I also do not relish the thought of surgery being done on my neck, a very visible part of my face. The doctor already mentioned that it will certainly leave a scar.
More than that, I don’t really look forward to the whole process of waiting for lab results and wondering what they might be in the meantime.
Or having gotten the lab results, and maybe receiving unfavourable news.
All these outcomes aren’t quite things I want to go through.
So, here’s to hoping these mysterious fluid filled cysts go off on their own. I’m praying for it. Although I must say, I am not that faith filled when it comes to issues of healing.
My eczema is my case in point. I’ve had it since I was a child. Many an optimistic Christian minister has come forth to pray for me, speaking authoritatively in the name of Jesus to command the skin problem to leave me.
It could be my own doubt, or the shorcomings of those ministers themselves, but whatever it was, the outcome was always the same: My eczema did not leave me.
Of course, now as an adult, I manage it a lot better and it doesn’t quite bother me in my day-to-day living as much as it did during my growing years.

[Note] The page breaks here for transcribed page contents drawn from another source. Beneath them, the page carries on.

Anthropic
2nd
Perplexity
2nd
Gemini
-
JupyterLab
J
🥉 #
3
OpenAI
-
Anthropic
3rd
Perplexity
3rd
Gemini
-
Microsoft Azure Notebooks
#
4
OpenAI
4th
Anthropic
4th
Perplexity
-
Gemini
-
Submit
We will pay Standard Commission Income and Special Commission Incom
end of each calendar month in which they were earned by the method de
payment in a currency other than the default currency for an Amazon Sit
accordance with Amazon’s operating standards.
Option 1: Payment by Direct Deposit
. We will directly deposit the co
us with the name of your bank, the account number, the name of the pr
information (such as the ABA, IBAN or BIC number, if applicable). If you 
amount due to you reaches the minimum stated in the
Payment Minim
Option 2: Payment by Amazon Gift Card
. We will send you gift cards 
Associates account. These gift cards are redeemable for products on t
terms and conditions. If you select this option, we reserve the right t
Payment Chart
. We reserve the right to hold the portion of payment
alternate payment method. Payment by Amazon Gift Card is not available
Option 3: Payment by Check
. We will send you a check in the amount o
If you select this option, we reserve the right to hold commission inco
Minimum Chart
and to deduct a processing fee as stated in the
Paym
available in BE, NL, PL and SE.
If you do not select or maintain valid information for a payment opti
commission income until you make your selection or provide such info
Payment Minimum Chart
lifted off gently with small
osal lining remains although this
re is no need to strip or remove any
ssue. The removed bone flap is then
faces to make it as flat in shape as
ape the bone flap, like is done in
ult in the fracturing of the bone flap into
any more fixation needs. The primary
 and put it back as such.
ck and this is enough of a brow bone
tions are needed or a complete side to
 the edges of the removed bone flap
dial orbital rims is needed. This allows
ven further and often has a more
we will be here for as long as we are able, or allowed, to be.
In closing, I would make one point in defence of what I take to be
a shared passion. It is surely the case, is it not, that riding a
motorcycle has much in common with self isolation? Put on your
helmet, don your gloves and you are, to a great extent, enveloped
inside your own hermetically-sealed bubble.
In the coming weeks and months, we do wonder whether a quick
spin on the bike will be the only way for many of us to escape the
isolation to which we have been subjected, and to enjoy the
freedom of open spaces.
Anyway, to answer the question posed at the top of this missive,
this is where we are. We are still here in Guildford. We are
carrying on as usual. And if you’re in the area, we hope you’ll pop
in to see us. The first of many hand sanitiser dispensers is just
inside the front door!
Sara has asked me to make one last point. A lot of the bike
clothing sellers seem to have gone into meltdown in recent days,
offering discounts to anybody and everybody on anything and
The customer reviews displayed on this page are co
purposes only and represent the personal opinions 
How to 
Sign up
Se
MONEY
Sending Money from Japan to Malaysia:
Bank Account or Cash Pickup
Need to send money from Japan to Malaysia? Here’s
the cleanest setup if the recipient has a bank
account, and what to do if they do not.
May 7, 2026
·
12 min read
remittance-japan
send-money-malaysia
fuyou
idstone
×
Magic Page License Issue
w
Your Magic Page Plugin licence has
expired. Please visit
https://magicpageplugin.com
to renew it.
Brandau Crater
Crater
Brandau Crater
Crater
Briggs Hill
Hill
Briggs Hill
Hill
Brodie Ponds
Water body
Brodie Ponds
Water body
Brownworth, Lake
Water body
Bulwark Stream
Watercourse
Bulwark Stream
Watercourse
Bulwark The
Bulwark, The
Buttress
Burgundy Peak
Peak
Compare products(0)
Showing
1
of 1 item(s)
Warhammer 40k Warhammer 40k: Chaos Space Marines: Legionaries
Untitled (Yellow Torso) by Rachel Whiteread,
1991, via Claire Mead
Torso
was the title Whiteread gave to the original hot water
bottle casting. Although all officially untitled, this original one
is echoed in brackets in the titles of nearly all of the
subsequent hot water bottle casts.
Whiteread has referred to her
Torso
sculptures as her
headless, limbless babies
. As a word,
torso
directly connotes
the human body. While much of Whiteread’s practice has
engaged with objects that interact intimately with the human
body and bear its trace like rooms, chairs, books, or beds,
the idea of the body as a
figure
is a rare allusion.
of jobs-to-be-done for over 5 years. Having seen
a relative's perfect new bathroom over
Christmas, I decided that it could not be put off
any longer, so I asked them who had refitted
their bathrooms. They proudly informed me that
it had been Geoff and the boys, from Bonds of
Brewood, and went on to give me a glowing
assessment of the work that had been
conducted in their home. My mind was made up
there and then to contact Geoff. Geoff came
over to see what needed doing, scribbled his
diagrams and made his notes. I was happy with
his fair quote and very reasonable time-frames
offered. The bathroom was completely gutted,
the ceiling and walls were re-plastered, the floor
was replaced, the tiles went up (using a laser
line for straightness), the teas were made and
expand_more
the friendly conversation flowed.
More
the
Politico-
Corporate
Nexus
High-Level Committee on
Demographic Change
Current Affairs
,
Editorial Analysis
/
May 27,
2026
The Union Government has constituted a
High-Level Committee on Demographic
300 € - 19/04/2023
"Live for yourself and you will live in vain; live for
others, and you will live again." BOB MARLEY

But what I’m saying here is that there are situations where God won’t heal you. And those times are hard to understand. Thankfully eczema isn’t anything debilitating, but things like cysts, who knows?
It is not for me to know yet, at this point, what the rest of 2016 holds for me. I anticipated that it would be a busy year, a challenging one, with Jamie turning one and taking on the years of toddlerhood. But I have not factored in what might be going on in my own personal life; be it my spiritual walk, my thoughts/emotions, relationship with Deric, life at church, commitments to extended family, and lots more.
It feels a tad bleak at the moment though. For some reason, I tend to expect when things go smooth for a season that some kind of road bump must be up ahead. Perhaps this is it. Or maybe not.
I wonder why my Christian journey has always been tinged with a dash of melancholy. I wish it were joy filled, chirpy and full of miracles. But either that just isn’t God’s will for me, or my personality does not allow me to view life through that kind of lens.
It’s just queer. This abundant life thing I’m supposed to have. Not saying my lot in life is all that bad. But there are days I do wonder: Is THIS it?